OpenAI on Monday announced a new Safety Fellowship, a pilot program that will fund a cohort of external researchers to conduct independent work on AI safety and alignment from September 14, 2026, through February 5, 2027. Applications are open until May 3, with successful candidates to be notified by July 25. The announcement landed hours after The New Yorker published an investigation raising serious questions about OpenAI's internal safety culture, the departure of key safety researchers, and the company's pattern of announcing safety initiatives in response to public criticism.
Fellowship Structure | Stipends, API Credits, No Internal Access
The program is open to researchers from computer science, social sciences, cybersecurity, privacy, and human-computer interaction, with OpenAI emphasizing research ability and technical judgment over academic credentials. Priority research areas include safety evaluation, robustness, scalable mitigation strategies, privacy-preserving methods, agentic oversight, and high-severity misuse domains.

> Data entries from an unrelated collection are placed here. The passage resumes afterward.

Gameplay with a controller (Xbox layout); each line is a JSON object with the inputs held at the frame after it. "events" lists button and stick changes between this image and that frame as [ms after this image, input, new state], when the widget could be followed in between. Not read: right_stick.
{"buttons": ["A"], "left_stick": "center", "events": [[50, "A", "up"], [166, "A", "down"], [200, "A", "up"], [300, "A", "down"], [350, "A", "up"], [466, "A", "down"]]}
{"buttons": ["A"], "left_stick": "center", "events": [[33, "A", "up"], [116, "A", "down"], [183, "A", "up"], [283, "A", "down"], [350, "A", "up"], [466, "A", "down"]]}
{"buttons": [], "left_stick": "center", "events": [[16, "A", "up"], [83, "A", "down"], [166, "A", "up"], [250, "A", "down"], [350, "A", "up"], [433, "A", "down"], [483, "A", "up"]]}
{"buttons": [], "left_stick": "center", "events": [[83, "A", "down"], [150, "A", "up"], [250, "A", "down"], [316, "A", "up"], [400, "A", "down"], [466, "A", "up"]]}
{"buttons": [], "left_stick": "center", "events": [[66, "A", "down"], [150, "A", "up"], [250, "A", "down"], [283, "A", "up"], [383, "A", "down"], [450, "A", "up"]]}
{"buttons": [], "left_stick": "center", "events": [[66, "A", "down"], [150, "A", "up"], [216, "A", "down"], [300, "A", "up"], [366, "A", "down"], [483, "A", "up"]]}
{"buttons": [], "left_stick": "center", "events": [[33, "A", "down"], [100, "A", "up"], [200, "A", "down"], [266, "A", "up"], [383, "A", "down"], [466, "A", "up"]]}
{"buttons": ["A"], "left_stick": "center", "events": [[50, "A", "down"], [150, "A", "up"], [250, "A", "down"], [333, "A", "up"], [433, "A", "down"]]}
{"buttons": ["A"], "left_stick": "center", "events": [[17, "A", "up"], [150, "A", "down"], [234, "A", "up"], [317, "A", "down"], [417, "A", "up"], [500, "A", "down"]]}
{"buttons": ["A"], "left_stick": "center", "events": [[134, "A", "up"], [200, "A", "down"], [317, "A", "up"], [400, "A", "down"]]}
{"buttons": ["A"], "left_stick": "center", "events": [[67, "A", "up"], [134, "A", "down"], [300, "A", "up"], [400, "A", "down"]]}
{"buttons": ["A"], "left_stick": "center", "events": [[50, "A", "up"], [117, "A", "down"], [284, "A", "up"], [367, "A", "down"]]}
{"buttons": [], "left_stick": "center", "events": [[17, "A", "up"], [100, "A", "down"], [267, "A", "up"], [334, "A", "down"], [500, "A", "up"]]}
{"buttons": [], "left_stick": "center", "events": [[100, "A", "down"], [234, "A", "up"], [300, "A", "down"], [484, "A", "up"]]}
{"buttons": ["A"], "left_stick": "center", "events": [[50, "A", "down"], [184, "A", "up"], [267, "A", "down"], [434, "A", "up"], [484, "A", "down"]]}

Fellows will receive a monthly stipend, computing resources, and mentorship from OpenAI researchers. Workspace will be available at Constellation in Berkeley, California, though fellows may also work remotely. Notably, OpenAI specified that participants will receive API credits but not access to internal systems. Each fellow is expected to produce a research output, such as a paper, benchmark, or dataset, by the program's end.
| Detail | Description |
|---|---|
Duration | September 14, 2026 to February 5, 2027 |
Application Deadline | May 3, 2026 |
Notification | July 25, 2026 |
Compensation | Monthly stipend + computing resources + API credits |
Location | Constellation, Berkeley, CA (remote option available) |
Expected Output | Research paper, benchmark, or dataset |
Internal Access | API credits only, no internal systems |
The New Yorker Investigation | What the Probe Found
The timing of OpenAI's announcement is difficult to separate from the New Yorker piece, which published the same morning. The investigation, based on interviews with current and former employees, documented a pattern of safety researchers being sidelined or pushed out when their findings conflicted with product release schedules. It detailed the departures of Ilya Sutskever, Jan Leike, and other members of the former Superalignment team, which was dissolved in 2024 after receiving less than the 20% of compute resources it had been promised.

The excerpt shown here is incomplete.